Il y a 62 ans, l’homme politique, président de l’UPC, était empoisonné à Genève, par les agents de services de renseignement français. Un Camerounais habitant à Bruxelles, en Belgique, a retrouvé sa tombe à Conakry et entrepris sa restauration.
C’est probablement l’une des personnalités politiques africaines les plus connues dans le monde, au même titre que Patrice Eméry Lumumba. Il y a 62 ans, presque jour pour jour, le Dr Roland Félix-Moumié, était assassiné par empoisonnement, à Genève, par des services de renseignements français. En cette période de commémoration, Marcel Tchangué (lire par ailleurs), un panafricaniste membre fondateur de la Fondation Moumié, est reparti à plusieurs reprises à Conakry sur les traces de celui à qui son épouse a consacré un ouvrage au titre évocateur : « Victime du colonialisme français : mon mari Moumié ».
« Enquête et découverte »
Son premier voyage au pays du président Sékou Touré, Marcel Tchangué s’en souviendra toute sa vie. Il a débarqué en avril 2022 à Conakry, sous prétexte de participer à la 14ᵉ édition des 72 heures du livre de Conakry. L’évènement qui se déroulait sous le thème « Sauvegarde du patrimoine et paix sociale », avait pour pays invité d’honneur le Royaume du Maroc et pour ville invitée, Dalaba. Mais arrivé à Conakry, une autre obsession s’est emparée de Marcel Tchangué. « J’avais pour objectif majeur de retrouver la tombe de Moumié. Je savais qu’il a été inhumé à Conakry », confie-t-il, voix tremblotante d’émotion. La dépouille de l’homme politique camerounais avait trouvé place dans la terre qui était devenue la sienne par adoption, le premier président du Cameroun, Ahmadou Ahidjo, poulain de la France, ayant refusé à Moumié des sépultures dans son pays natal.

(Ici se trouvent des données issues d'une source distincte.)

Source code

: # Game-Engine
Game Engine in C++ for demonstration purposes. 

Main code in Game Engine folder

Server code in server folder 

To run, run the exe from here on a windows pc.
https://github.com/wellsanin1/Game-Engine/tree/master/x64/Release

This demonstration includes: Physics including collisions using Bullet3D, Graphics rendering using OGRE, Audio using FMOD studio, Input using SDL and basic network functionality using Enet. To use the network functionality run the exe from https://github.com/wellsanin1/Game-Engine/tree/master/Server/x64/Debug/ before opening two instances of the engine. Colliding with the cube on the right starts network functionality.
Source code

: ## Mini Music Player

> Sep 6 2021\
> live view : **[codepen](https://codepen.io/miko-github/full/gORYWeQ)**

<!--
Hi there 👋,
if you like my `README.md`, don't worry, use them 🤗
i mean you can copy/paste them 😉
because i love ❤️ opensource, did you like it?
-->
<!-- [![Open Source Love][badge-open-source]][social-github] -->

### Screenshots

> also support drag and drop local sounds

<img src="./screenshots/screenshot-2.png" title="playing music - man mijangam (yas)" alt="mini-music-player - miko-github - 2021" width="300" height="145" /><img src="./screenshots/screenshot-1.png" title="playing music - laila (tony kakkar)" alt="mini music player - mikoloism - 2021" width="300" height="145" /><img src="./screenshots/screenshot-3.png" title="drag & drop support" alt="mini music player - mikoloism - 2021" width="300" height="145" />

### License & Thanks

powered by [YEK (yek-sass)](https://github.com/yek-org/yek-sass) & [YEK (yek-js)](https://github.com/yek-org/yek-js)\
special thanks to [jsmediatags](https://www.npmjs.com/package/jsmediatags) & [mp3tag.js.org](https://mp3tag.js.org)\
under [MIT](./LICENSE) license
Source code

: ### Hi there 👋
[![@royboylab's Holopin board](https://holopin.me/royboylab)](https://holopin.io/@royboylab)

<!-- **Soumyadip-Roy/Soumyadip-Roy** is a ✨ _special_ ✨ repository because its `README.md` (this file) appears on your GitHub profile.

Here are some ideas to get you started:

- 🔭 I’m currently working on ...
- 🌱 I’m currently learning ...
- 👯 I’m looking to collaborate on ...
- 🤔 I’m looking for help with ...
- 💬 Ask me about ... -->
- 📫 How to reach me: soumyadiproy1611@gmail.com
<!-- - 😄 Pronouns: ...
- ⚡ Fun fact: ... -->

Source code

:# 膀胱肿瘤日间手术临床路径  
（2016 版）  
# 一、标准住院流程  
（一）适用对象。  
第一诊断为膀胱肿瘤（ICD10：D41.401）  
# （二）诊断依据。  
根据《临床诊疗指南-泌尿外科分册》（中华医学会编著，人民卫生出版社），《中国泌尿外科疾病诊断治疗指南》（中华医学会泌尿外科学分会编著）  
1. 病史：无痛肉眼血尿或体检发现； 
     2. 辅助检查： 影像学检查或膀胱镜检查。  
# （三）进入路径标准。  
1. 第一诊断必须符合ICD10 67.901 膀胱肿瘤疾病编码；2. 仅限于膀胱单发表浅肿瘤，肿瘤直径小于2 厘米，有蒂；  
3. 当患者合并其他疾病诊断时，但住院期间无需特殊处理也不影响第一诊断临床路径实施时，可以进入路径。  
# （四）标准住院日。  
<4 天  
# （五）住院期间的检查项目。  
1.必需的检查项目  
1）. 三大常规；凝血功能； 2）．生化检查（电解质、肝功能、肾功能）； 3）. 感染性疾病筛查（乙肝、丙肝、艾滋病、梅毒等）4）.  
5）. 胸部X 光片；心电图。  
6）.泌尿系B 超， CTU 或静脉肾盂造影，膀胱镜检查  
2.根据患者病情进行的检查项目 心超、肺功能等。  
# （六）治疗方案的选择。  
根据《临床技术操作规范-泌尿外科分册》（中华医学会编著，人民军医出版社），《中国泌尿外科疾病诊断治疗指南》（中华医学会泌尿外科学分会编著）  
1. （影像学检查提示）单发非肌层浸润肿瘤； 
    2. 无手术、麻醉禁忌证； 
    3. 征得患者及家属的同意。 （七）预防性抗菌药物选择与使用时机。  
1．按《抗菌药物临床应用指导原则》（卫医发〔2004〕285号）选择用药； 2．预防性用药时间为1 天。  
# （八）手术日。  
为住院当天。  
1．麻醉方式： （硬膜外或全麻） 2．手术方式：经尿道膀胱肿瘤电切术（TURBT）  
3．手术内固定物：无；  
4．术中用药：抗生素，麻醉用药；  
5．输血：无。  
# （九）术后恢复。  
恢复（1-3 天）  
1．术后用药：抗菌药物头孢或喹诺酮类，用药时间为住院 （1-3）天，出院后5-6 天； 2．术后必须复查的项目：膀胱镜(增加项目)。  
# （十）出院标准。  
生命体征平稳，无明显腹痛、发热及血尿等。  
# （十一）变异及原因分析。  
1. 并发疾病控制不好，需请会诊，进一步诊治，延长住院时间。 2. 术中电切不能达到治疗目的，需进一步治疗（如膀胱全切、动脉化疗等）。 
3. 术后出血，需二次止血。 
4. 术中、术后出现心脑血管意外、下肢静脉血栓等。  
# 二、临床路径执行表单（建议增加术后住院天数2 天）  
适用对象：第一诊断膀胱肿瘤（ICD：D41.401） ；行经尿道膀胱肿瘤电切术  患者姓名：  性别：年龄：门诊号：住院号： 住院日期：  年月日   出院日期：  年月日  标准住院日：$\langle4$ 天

Ahmed Sékou Touré, le président guinéen et un des membres fondateurs de l’Organisation de l’Unité Africaine (OUA), le 25 mai 1963, qui avait eu l’audace et le cran de dire non à la France du général de Gaulle, le 02 octobre 1958, a accepté sans trop de peine d’offrir une terre de repos à celui qui était un de ses conseillers politiques.
Marcel Tchangué va parcours différents lieux à Conakry avant de tomber sur l’objet de ses recherches. « J’ai commencé par le cimetière de Cameroun, un quartier de Conakry. Il paraît que c’est le quartier qui regroupait le plus important de la communauté camerounaise. À partir de ce quartier, ces Camerounais allaient ensuite travailler au centre-ville de Conakry », explique encore M. Tchangué, ajoutant dans la foulée : « J’ai vite compris que le corps de Moumié ne reposait pas là. On m’a ensuite conseillé d’aller à Kaloum, au grand cimetière de Boulbiné. J’y suis allé. Et là, qu’elle n’a pas été la surprise ! ». Une exclamation synonyme de choc, d’émotion et surtout d’incompréhension. « Quand j’ai vu l’état de délabrement de l’édifice qui faisait office de tombe du Dr Roland Félix Moumié, je n’en revenais pas. Comment a-t-on pu laisser cet homme qui a donné sa vie pour l’indépendance, la liberté et le développement de l’Afrique a-t-il pu être si tristement abandonné à son sort ? », s’interroge-t-il. Quelle ingratitude !
« Conférence internationale »
Marcel Tchangué prend immédiatement l’initiative d’entreprendre un projet de restauration de la mémoire de Moumié. Il fait d’abord de faire nettoyer la tombe et ses abords, dès son premier voyage dans la capitale de la Guinée. Puis, il reviendra en juin 2021 pour la deuxième tranche des travaux avant ce dernier voyage le 27 octobre 2022. « Je dois dire toute ma reconnaissance à la diaspora combattante et à tous ceux qui, de près ou de loin, m’ont accompagné dans cette œuvre titanesque de restauration de la mémoire du Dr Roland Félix Moumié et à travers lui, celle de tous les martyrs africains ».
Une troisième phase qui sera marquée par une série de manifestations dont le dépôt d’une gerbe et l’inauguration de la tombe restaurée de Moumié, le 10 novembre. Surtout, une « Conférence internationale » est prévue à Conakry, fin novembre 2022, sur « Roland Félix Moumié et Ahmed Sékou Touré : une passion identique pour le panafricanisme ».
Marcel Tchangué nous rappelle, de manière encore plus évidente, qu’un peuple sans mémoire est un peuple voué à disparaître.